Früher hoffte ich, dass es so richtig kalt wird
Reicht eine lange Unterhose? Ein paar Socken oder besser zwei? Am Ende entscheide ich mich für die klassische Winterausstattung: einmal Skiunterwäsche, warme Socken plus Wollpulli, Schal, Mütze und extradicke Handschuhe.
Als Jugendliche und später als Studentin in Berlin hatte ich meine Hoch-Zeit als Eisläuferin. Ich war so passioniert, dass ich im Winter nur darauf wartete, dass es so richtig kalt wird. Das Ganze ging so weit, dass ich sogar an manchen Tagen, wenn die Freunde keine Zeit hatten, stundenlang allein Eislaufen übte.
Die Füße in Kurven elegant voreinander zu platzieren, studierte ich mühsam ein – ebenso wie den Rückwärtsgang samt Wechsel der Fahrtrichtung während des Laufens.
Dass meine Künste zwischenzeitlich etwas eingerostet sind, merke ich, als ich die ersten Gleitversuche auf gefluteten Wiesen, den Kaiserteichen in Hanau, unternehme. Der Wagemut von früher, einfach drauflos zu fahren und auch mal einen Sturz zu riskieren, hat mich verlassen.
Unheilverkündendes Knacksen
Doch nach ein paar Runden läuft es besser. Das Gefühl dafür, wie ich mein Körpergewicht einsetze, um möglichst guten Halt auf dem Eis zu haben, kommt wieder. Ich lege mich in die Kurven, einmal rechtsherum, dann wieder linksherum, umfahre weitsichtig ein Loch im Eis am äußeren Rand der zugefrorenen Fläche und weiche den vielen kleinen Kindern aus, die gerade erst Schlittschuhfahren gelernt haben.

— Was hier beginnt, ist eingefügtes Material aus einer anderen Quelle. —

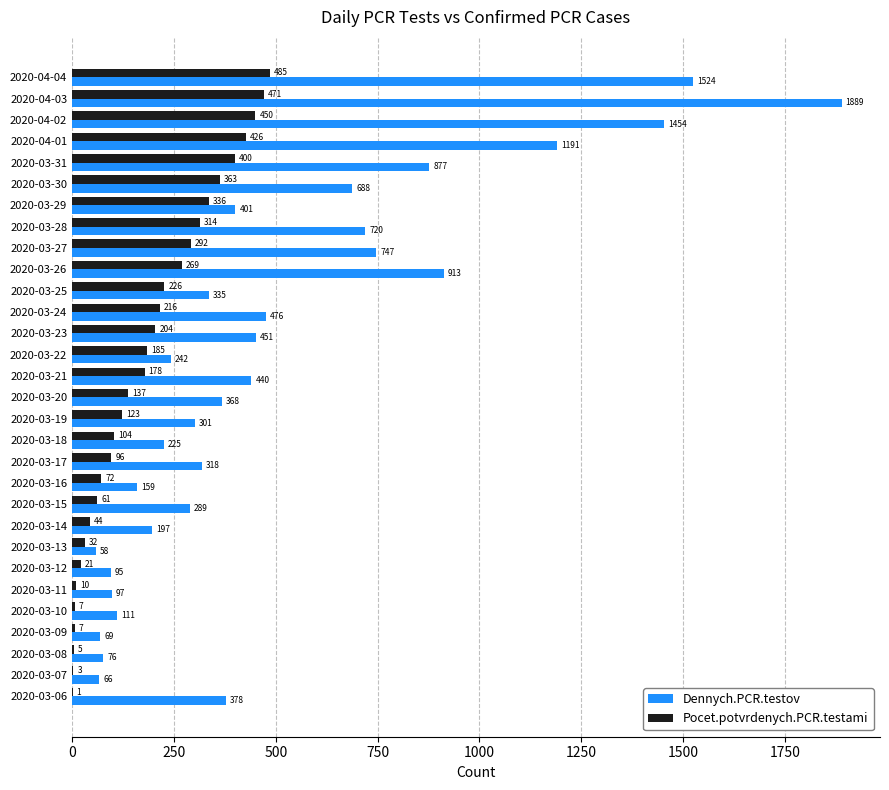

What is the maximum value for Dennych.PCR.testov?

1889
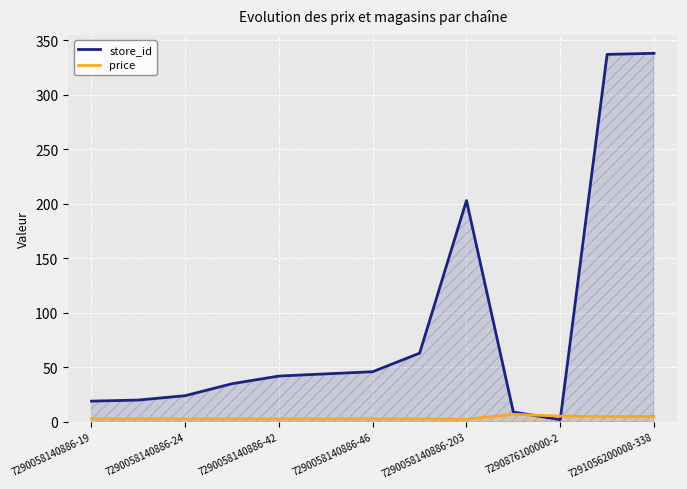

How many interior local peaks does the store_id series have?

1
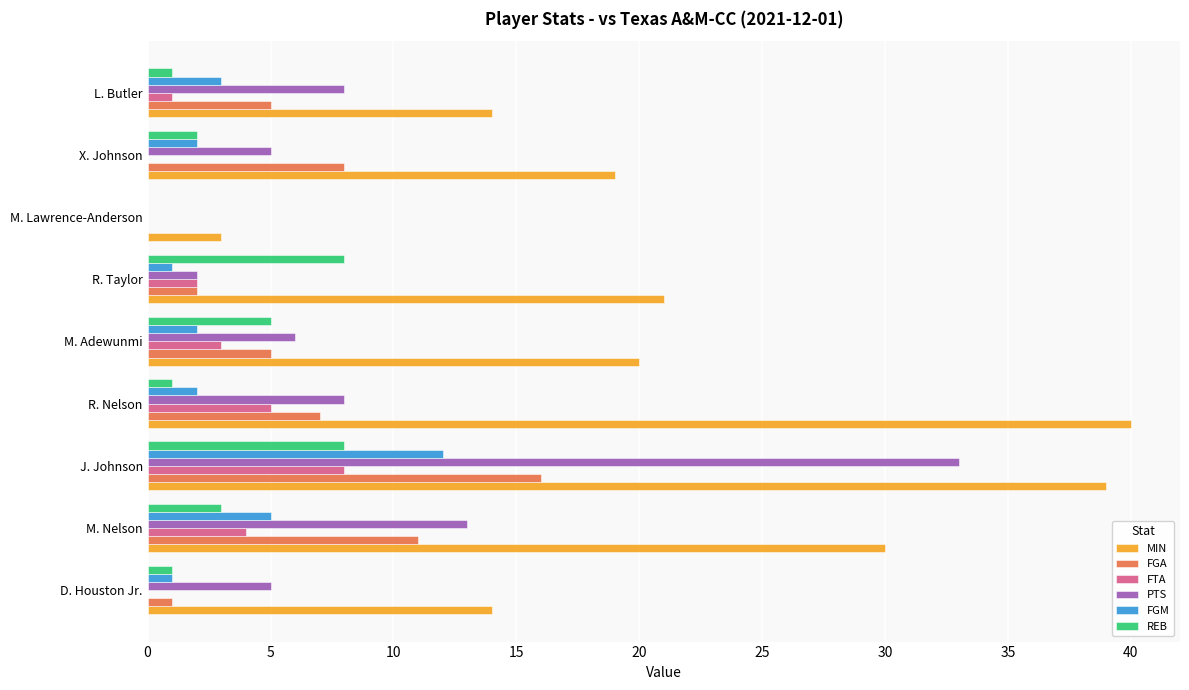

What is the approximate value of REB at M. Nelson?

3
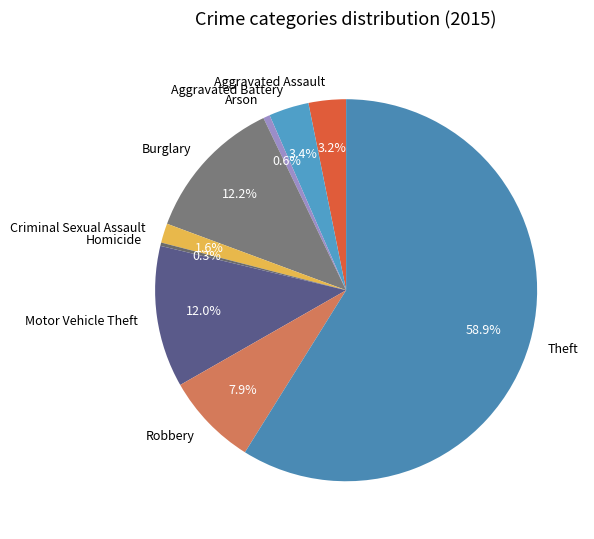

Which has a higher value, Arson or Burglary?

Burglary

Einige der jüngeren Läufer sind schon sehr talentiert, bemerke ich. Ein Junge neben mir springt während der Fahrt in die Luft und streckt dabei ein Bein nach hinten aus. Das schaut gut aus, doch mein Versuch, das Kunststück nachzumachen, gelingt nicht. Ich hebe einfach nicht weit genug vom Eis ab. Voller Respekt lobe ich den Nachwuchs für diese Leistung. „Ich turne und das hilft mir jetzt auch beim Eislaufen“, sagt er.
Einen Schreck bekomme ich, als ich kurz ein unheilverkündendes Knacksen höre. Zuvor habe ich einige tiefe Risse im Eis bemerkt, doch bei dem seit gut einer Woche anhaltenden Frost ist die Gefahr einzubrechen gering. Und selbst wenn – bei etwa knietiefem Wasser besteht keine Lebensgefahr. Um den Füßen ein Eisbad zu ersparen, sollte man trotzdem vorsichtig sein, wie diese Erfahrung zeigt.
Wie im Flug vergeht die Zeit, es wird langsam dunkel und am Himmel hängt schon der Mond. Ich gleite dahin, atme die klare Luft ein. Kalt ist mir kein bisschen, durch die Bewegung wird mir wohlig warm. So macht der Winter richtig Spaß.